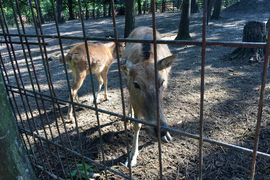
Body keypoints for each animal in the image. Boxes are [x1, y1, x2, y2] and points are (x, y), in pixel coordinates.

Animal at [120, 26, 177, 167]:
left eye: (161, 82)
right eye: (136, 84)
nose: (160, 131)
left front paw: (167, 135)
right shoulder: (131, 89)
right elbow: (137, 124)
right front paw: (132, 156)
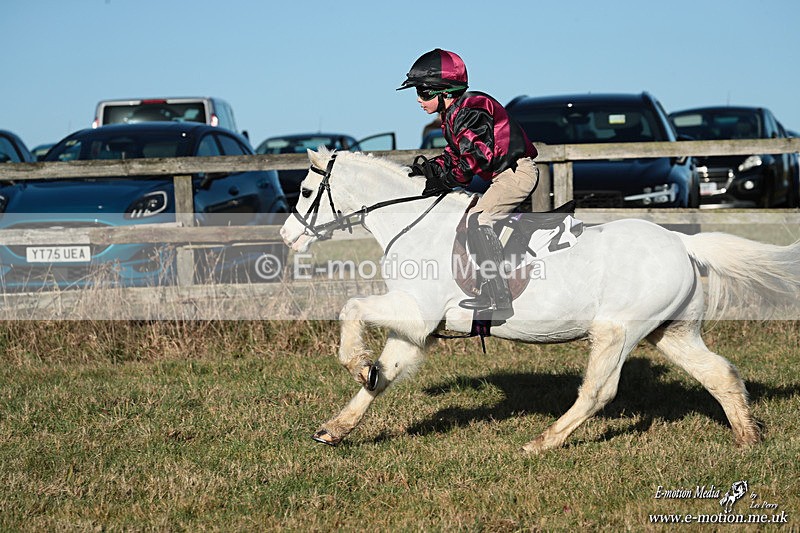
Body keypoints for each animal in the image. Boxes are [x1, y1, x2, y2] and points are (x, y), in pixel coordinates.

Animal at [279, 147, 800, 453]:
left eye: (304, 190)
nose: (287, 237)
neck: (415, 224)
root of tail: (682, 243)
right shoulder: (414, 327)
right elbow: (382, 377)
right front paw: (336, 426)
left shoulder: (416, 312)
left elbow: (351, 310)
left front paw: (355, 361)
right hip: (671, 333)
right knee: (720, 374)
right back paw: (748, 438)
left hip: (617, 331)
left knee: (598, 392)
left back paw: (542, 442)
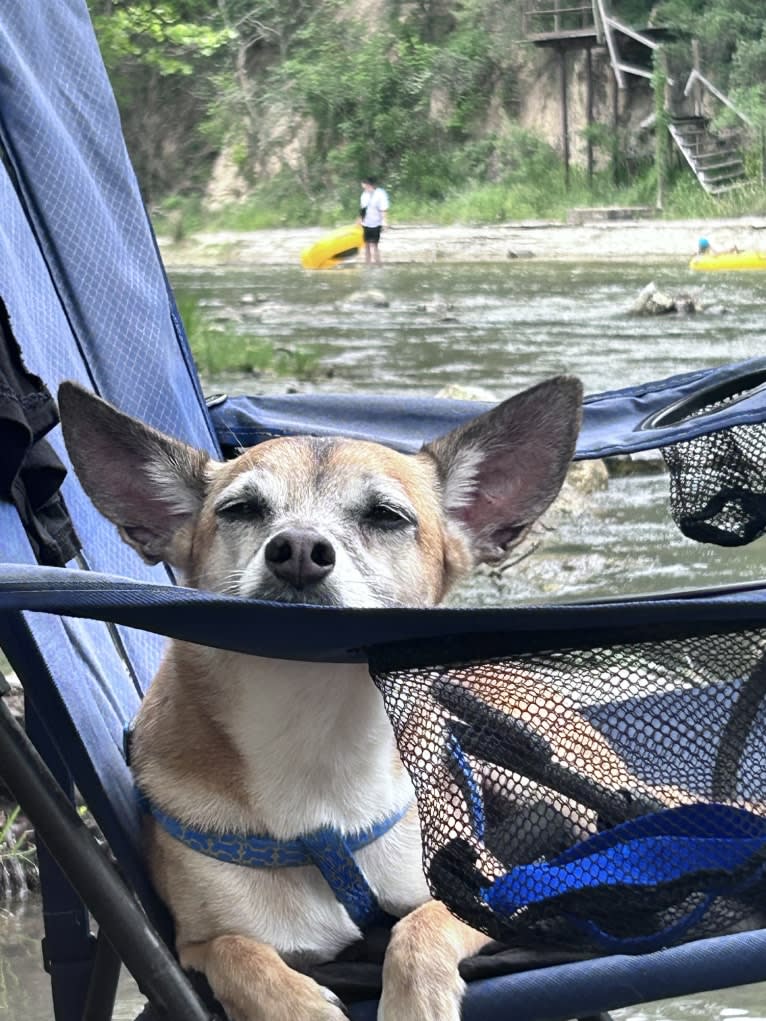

# TASK DIRECTIONS:
Without the pictures, write out every entry precisely as it appears.

# THE COMPLETED TASK:
Body keypoints for each animal in the image. Boxes are [x1, y1, x2, y2] and points are (x, y), in pixel coordinates.

Animal at [120, 26, 177, 167]:
left eye: (161, 82)
right eye: (136, 84)
nose: (160, 131)
left front paw: (167, 135)
right shoulder: (131, 89)
right elbow: (137, 124)
right front paw: (132, 156)
Body keypoints for each animal in the image. Boxes are [x1, y1, x2, y2] and points are (x, y), in pixel coordinates.

Animal at [279, 147, 800, 453]:
left eye: (304, 190)
nose: (287, 237)
neck: (415, 224)
root of tail: (682, 243)
right shoulder: (414, 327)
right elbow: (382, 377)
right front paw: (336, 426)
left shoulder: (416, 312)
left elbow: (351, 310)
left front paw: (355, 361)
right hip: (671, 333)
right knee: (720, 374)
right back paw: (748, 438)
left hip: (617, 331)
left knee: (598, 392)
left back paw: (542, 442)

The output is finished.